§ Data excerpts
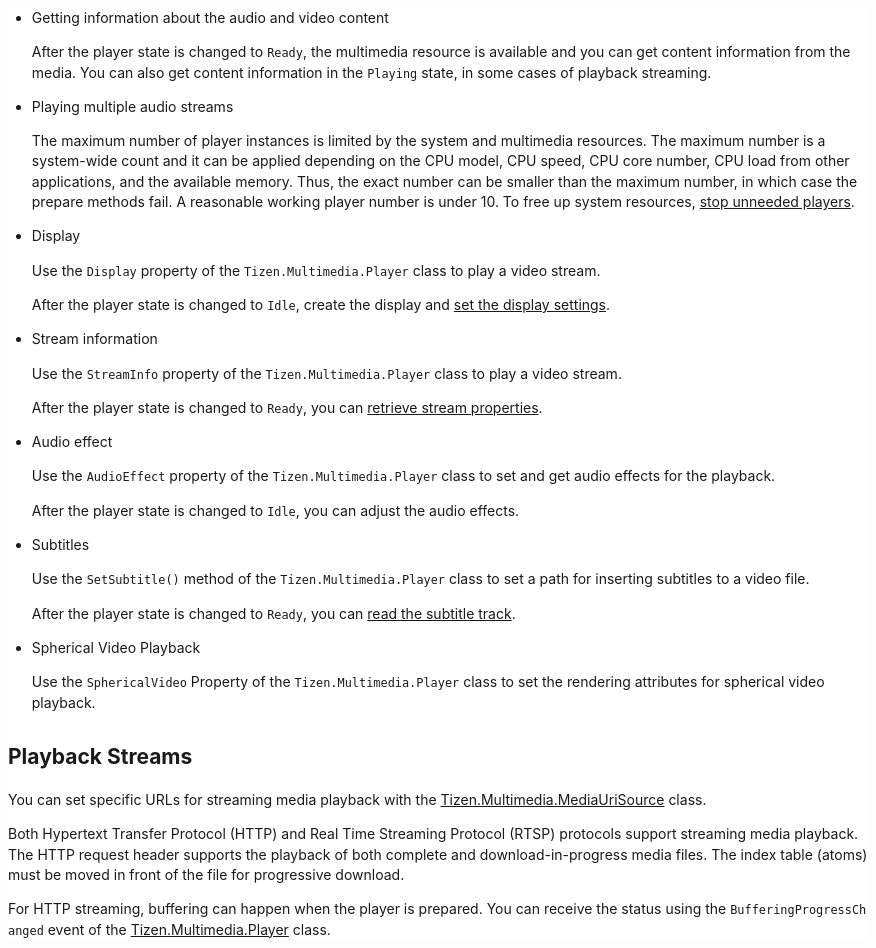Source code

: - Getting information about the audio and video content

    After the player state is changed to `Ready`, the multimedia resource is available and you can get content information from the media. You can also get content information in the `Playing` state, in some cases of playback streaming.

- Playing multiple audio streams

    The maximum number of player instances is limited by the system and multimedia resources. The maximum number is a system-wide count and it can be applied depending on the CPU model, CPU speed, CPU core number, CPU load from other applications, and the available memory. Thus, the exact number can be smaller than the maximum number, in which case the prepare methods fail. A reasonable working player number is under 10. To free up system resources, [stop unneeded players](#release).

- Display

    Use the `Display` property of the `Tizen.Multimedia.Player` class to play a video stream.

    After the player state is changed to `Idle`, create the display and [set the display settings](#set_parameters).

- Stream information

    Use the `StreamInfo` property of the `Tizen.Multimedia.Player` class to play a video stream.

    After the player state is changed to `Ready`, you can [retrieve stream properties](#get_stream).

- Audio effect

    Use the `AudioEffect` property of the `Tizen.Multimedia.Player` class to set and get audio effects for the playback.

    After the player state is changed to `Idle`, you can adjust the audio effects.

- Subtitles

    Use the `SetSubtitle()` method of the `Tizen.Multimedia.Player` class to set a path for inserting subtitles to a video file.

    After the player state is changed to `Ready`, you can [read the subtitle track](#insert).

- Spherical Video Playback

  Use the `SphericalVideo` Property of the `Tizen.Multimedia.Player` class to set the rendering attributes for spherical video playback.


<a name="stream"></a>
## Playback Streams

You can set specific URLs for streaming media playback with the [Tizen.Multimedia.MediaUriSource](https://developer.tizen.org/dev-guide/csapi/api/Tizen.Multimedia.MediaUriSource.html) class.

Both Hypertext Transfer Protocol (HTTP) and Real Time Streaming Protocol (RTSP) protocols support streaming media playback. The HTTP request header supports the playback of both complete and download-in-progress media files. The index table (atoms) must be moved in front of the file for progressive download.

For HTTP streaming, buffering can happen when the player is prepared. You can receive the status using the `BufferingProgressChanged` event of the [Tizen.Multimedia.Player](https://developer.tizen.org/dev-guide/csapi/api/Tizen.Multimedia.Player.html) class.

§ WHAT THE EXERCISE ASKS
Render everything from the first of the lines above down to the line containing "- Playing multiple audio streams" as a Markdown table with the columns Row and Line, skipping blank lines. Leave the pictures out of the answer.

§ SOLUTION FOR THIS EXERCISE
| Row | Line |
|---|---|
| 1 | Source code |
| 2 | : - Getting information about the audio and video content |
| 3 |     After the player state is changed to `Ready`, the multimedia resource is available and you can get content information from the media. You can also get content information in the `Playing` state, in some cases of playback streaming. |
| 4 | - Playing multiple audio streams |